Polo sviluppa oggetti in bilico tra lo stato di giocattolo e arma a partire da una visione decadente del rapporto uomo-macchina. Accumula e rielabora scarti e frammenti che acquisiscono una nuova identità e utilità grazie al furto di tecniche e conoscenze preesistenti.

Nato a Milano nel 1994, vive tra Milano e Losanna. Diplomato nel 2017 di primo grado in Pittura e Arti Visive, NABA Nuova Accademia di Belle Arti, Milano, attualmente segue la formazione Master in Arti Visive presso l’ÉCAL di Losanna. Ha esposto nel 2016 in “Era Pacifica Pare”, mostra di fine workshop per il Premio Ricas, CAREOF, Milano, 2016 “Katerpillar 1” presso CURRENT project, Milano, Il paradigma di Kuhn, Siena/Cremona, 2018.

LÉONIE VANAY

To dig dug dug, layers (not too deep), 2018, carta, metallo, chiavi, legno, xilografia, pirografia

Presenta una nuova serie carte realizzate manualmente all’interno dei quali ha inserito lavori realizzati in precedenza, composti da materiali di varia natura come metallo, vimini, legno, carta vetrata. Su alcune di esse ha stampato delle incisioni xilografiche e su altre è intervenuta con la pirografia. A queste carte è affiancata una serie di piccole sculture composte da elementi metallici. Questi sono stati collezionati da Vanay e provengono principalmente da broccanti. Questi pezzi avevano un uso specifico andato disperso nel tempo. Con questi, crea degli assemblaggi senza mai intervenire con buchi o tagli, ma sfruttando la loro forma originale.
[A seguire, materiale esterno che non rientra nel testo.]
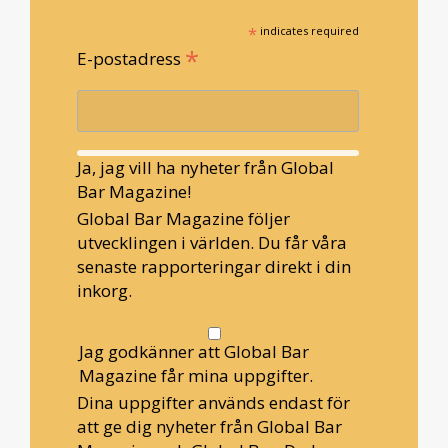
*
indicates required
*
E-postadress
Ja, jag vill ha nyheter från Global
Bar Magazine!
Global Bar Magazine följer
utvecklingen i världen. Du får våra
senaste rapporteringar direkt i din
inkorg.
Jag godkänner att Global Bar
Magazine får mina uppgifter.
Dina uppgifter används endast för
att ge dig nyheter från Global Bar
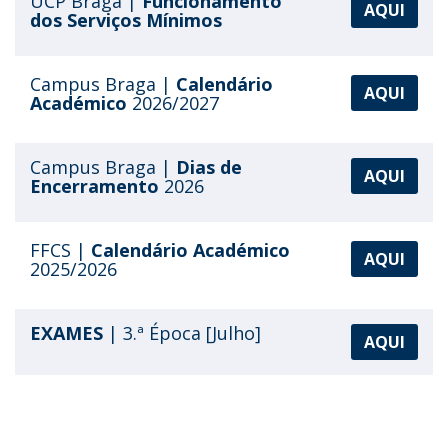
UCP Braga |
Funcionamento
AQUI
dos
Serviços Mínimos
Campus Braga |
Calendário
AQUI
Académico
2026/2027
Campus Braga |
Dias de
AQUI
Encerramento
2026
FFCS |
Calendário Académico
AQUI
2025/2026
EXAMES
| 3.ª Época [Julho]
AQUI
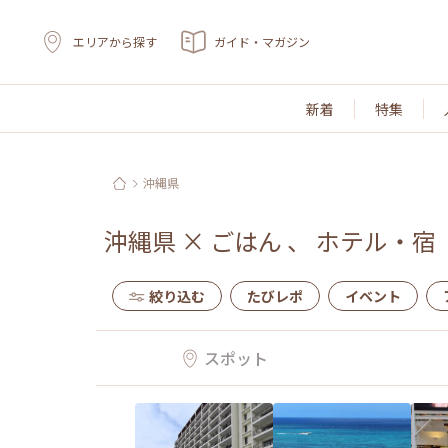
エリアから探す
ガイド・マガジン
新着
特集
沖縄県
沖縄県
×
ごはん
、
ホテル・宿
絞り込む
たびレポ
イベント
スポット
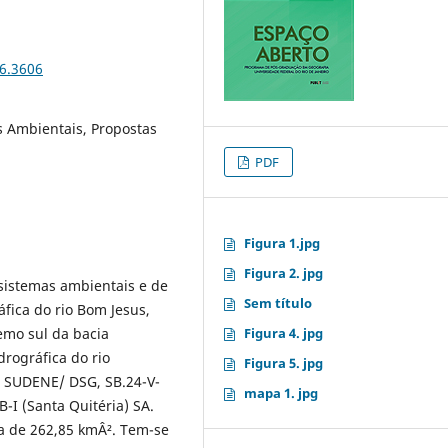
16.3606
 Ambientais, Propostas
PDF
Figura 1.jpg
Figura 2. jpg
 sistemas ambientais e de
Sem título
fica do rio Bom Jesus,
emo sul da bacia
Figura 4. jpg
drográfica do rio
Figura 5. jpg
a SUDENE/ DSG, SB.24-V-
mapa 1. jpg
B-I (Santa Quitéria) SA.
a de 262,85 kmÂ². Tem-se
Il percorso artistico di Léonie Vanay da qualche anno ha progressivamente abbandonato la ricerca ascrivibile al contesto delle arti plastiche per concentrarsi nella ricerca sull’astrazione e l’onomatopeizzazione del linguaggio, nonché del suo mezzo d’espressione visiva, la scrittura e in particolare la firma. Gli ultimi suoi lavori presentavano segni ispirati ad alfabeti esistenti, simboli fonetici immaginari e a motivi decorativi appartenenti al mondo del tessile. Le forme rappresentate oscillavano fra la padronanza dei gesti legati alla scrittura e la libertà espressiva di tecniche come il dripping. Questa ricerca è stata tradotta in pratica anche grazie alle tecniche di stampa apprese durante il soggiorno cinese e approfondite nei mesi passati in Italia e Berlino.

Nata a Monthey nel 1988, vive e lavora tra Bex e Losanna. Ha ottenuto Bachelor e Master presso la HEAD di Ginevra nel 2013. Nel 2016 è stata selezionata per una residenza artistica della durata di un mese a Pechino e ha partecipato a un soggiorno di tre mesi a Genova. Nel 2017 ha avuto la possibilità di risiedere sei mesi a Berlino. Il suo lavoro è stato esposto in Svizzera, Germania, Francia, Belgio e Cina.
Parallelamente alla sua attività artistica, Léonie Vanay co-dirige dal 2012 lo spazio d’arte indipendente losannese Urgent Paradise.

EVENTO SPECIALE CON ZS in collaborazione con FRESH FESTIVAL

VENERDÌ 2 FEBBRAIO Incontro con ZS band impro jazz punk. Tema caldo della serata: “The role of collaboration and interdisciplinary and multi media work in experimental music.”